Twelve kits: Subtotal $228.20
Mailing    :             8.95
PayPal     :             7.41
Insurance  :             4.60

Total Due  :          $249.21

Please confirm the amount and send me a PayPal invoice.
Thanks.


----------



## maxwell_smart007 (Sep 12, 2007)

well, shucks.  Guess I missed it.  Spent too much time humming and hawing about what, exactly, I wanted...oh well, I guess I'll pay retail! 
 

(For the amount I buy, not a big deal!)  

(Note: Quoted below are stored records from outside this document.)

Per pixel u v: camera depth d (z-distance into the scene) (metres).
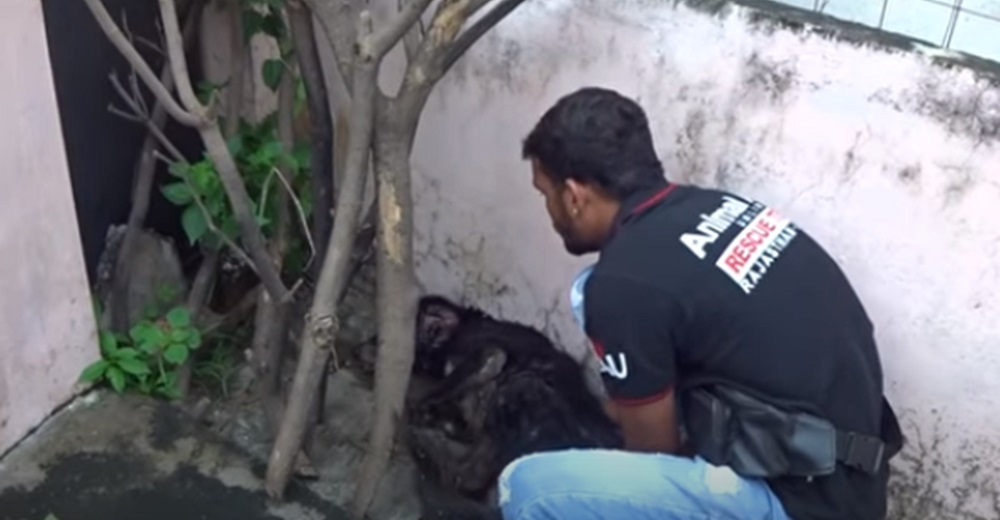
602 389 2.74
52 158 2.36
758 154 2.32
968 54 2.13
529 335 2.81
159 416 2.65
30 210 2.34
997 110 2.05
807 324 1.90
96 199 2.72
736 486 1.92
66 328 2.54
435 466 2.66
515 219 2.72
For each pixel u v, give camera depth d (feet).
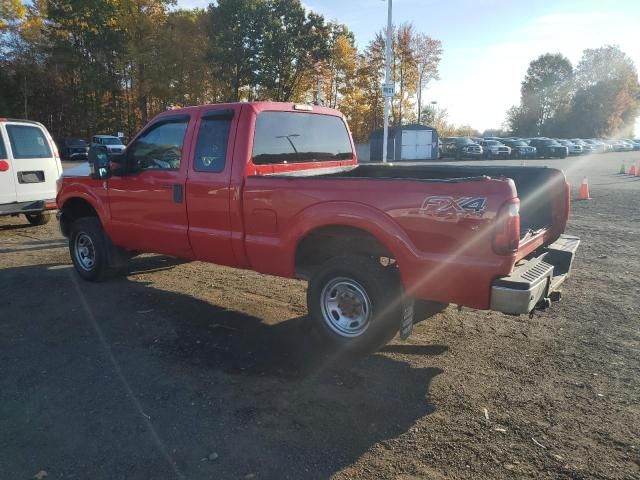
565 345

I'll get in next time!!  []


----------



## bananajeep (Sep 13, 2007)

Took care of my Paypal Payment just now.  Thanks for running this GB.

Mike

(Edit: revised amount from PM's)


----------



## Darley (Sep 13, 2007)

well that's was very quick[] some one will do another group buyer


----------



## johncrane (Sep 13, 2007)

Serge l recon where a bit too slow mate!or there too fast! snooze' ya lose'[]


----------



## Stevej72 (Sep 13, 2007)

Guess I'm not the only one that missed it, I just finished my list.


----------



## DRP460 (Sep 13, 2007)

Hi David,

Paypal sent for the second amount indicated.

Thanks,

Dale


----------



## kevin_f (Sep 13, 2007)

David, just sent payment.

Thanks,


----------



## Ratto (Sep 14, 2007)

David, 
Payment sent by PayPal

Thanks,

Dave


----------



## JimBobTucson (Sep 18, 2007)

Thanks again for your hard work...

Question, did our order also qualify for the 20% discount that CSUSA is currently offering on top of the volume discount?

Thanx JB


----------



## kent4Him (Sep 18, 2007)

> _Originally posted by JimBobTucson_
> <br />Thanks again for your hard work...
> 
> Question, did our order also qualify for the 20% discount that CSUSA is currently offering on top of the volume discount?
> ...



The promotional email states that this does not count for existing orders.  Them's the breaks.


----------



## DRP460 (Sep 18, 2007)

I'm not so sure that this order was actually placed yet.

David.... have you pulled the trigger yet?


----------



## hoff58 (Oct 1, 2007)

David,
  Received shipment today. Thanks for putting this together.

Kelly
hoff58


----------



## DaveM (Oct 1, 2007)

I just got mine too.  Thanks!  The kits and blanks are great.

Dave


----------



## Rudy Vey (Oct 1, 2007)

Just got mine!
Thanks


----------



## Woodlvr (Oct 1, 2007)

My order arrived today also.  Thanks.

Mike


----------



## Monty (Oct 1, 2007)

Received mine today also. Thanks for putting this buy together.


----------



## GaryMGg (Oct 4, 2007)

David,
Thanks for managing this group buy; I received a perfect shipment today and PayPal refund to boot. [8D]


----------



## JimBobTucson (Oct 5, 2007)

David,

I got the Statesmen kit you sent me that was originally backordered. I just wish I was smart enough to order the drill bits I needed to build these kits. Thanks for the outstanding effort you put into this group buy. You have inspired me to host one of these group buys myself in the future. Do you mind if I use you as a resource to learn how to do it?

Thanks again...


----------